The long noncoding RNA (lncRNA) ATB is an important regulator in human tumors. Here, we aimed to investigate the potential molecular mechanisms of lnc-ATB in gastric cancer (GC) tumorigenesis. RT-qPCR analysis was used to detect lnc-ATB expression level in 20 pairs of gastric cancer tissues and adjacent normal gastric mucosa tissues (ANTs). Moreover, the biological role of lnc-ATB was determined in vitro. We found that lnc-ATB was significantly upregulated in GC tissues compared to lnc-ATB expression in ANTs. These high lnc-ATB expression levels predicted poor prognosis in GC patients. Low levels of lnc-ATB inhibited GC cell proliferation and cell cycle arrest in vitro.
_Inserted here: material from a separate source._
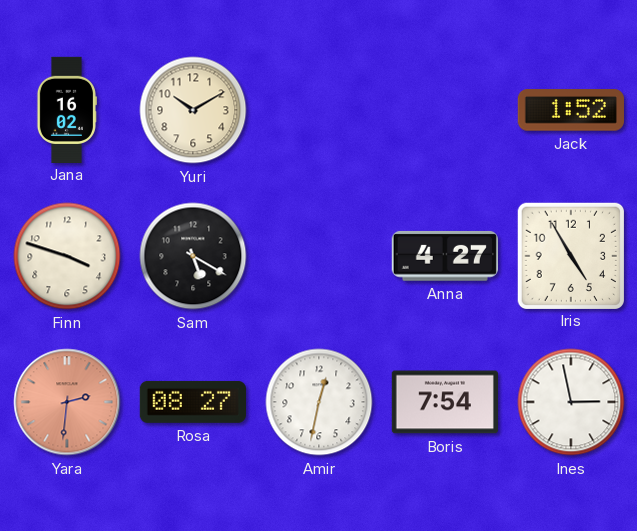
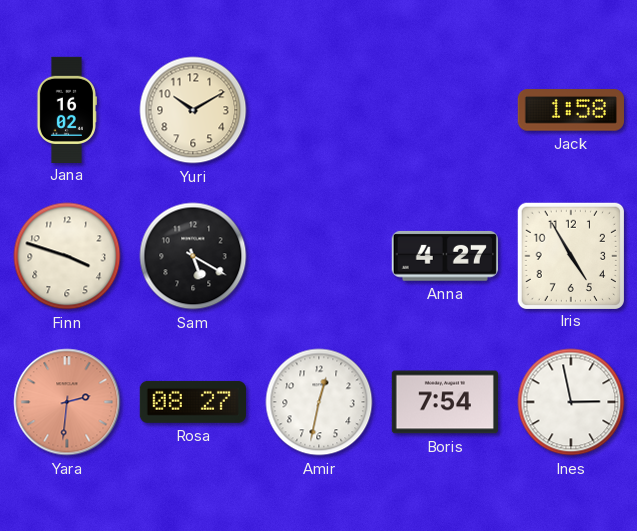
Jack: 1:52 -> 1:58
Lnc-ATB was found to directly bind miR-141-3p. Moreover, TGF-β actives lnc-ATB and TGF-β2 directly binds mir-141-3p. Finally, we demonstrated that lnc-ATB fulfilled its oncogenic roles in a ceRNA-mediated manner. Our study suggests that lnc-ATB promotes tumor progression by interacting with miR-141-3p and that Lnc-ATB may be a valuable prognostic predictor for GC. In conclusion, the positive feedback loop of lnc-ATB/miR-141-3p/TGF-β2 may be a potential therapeutic target for the treatment of GC.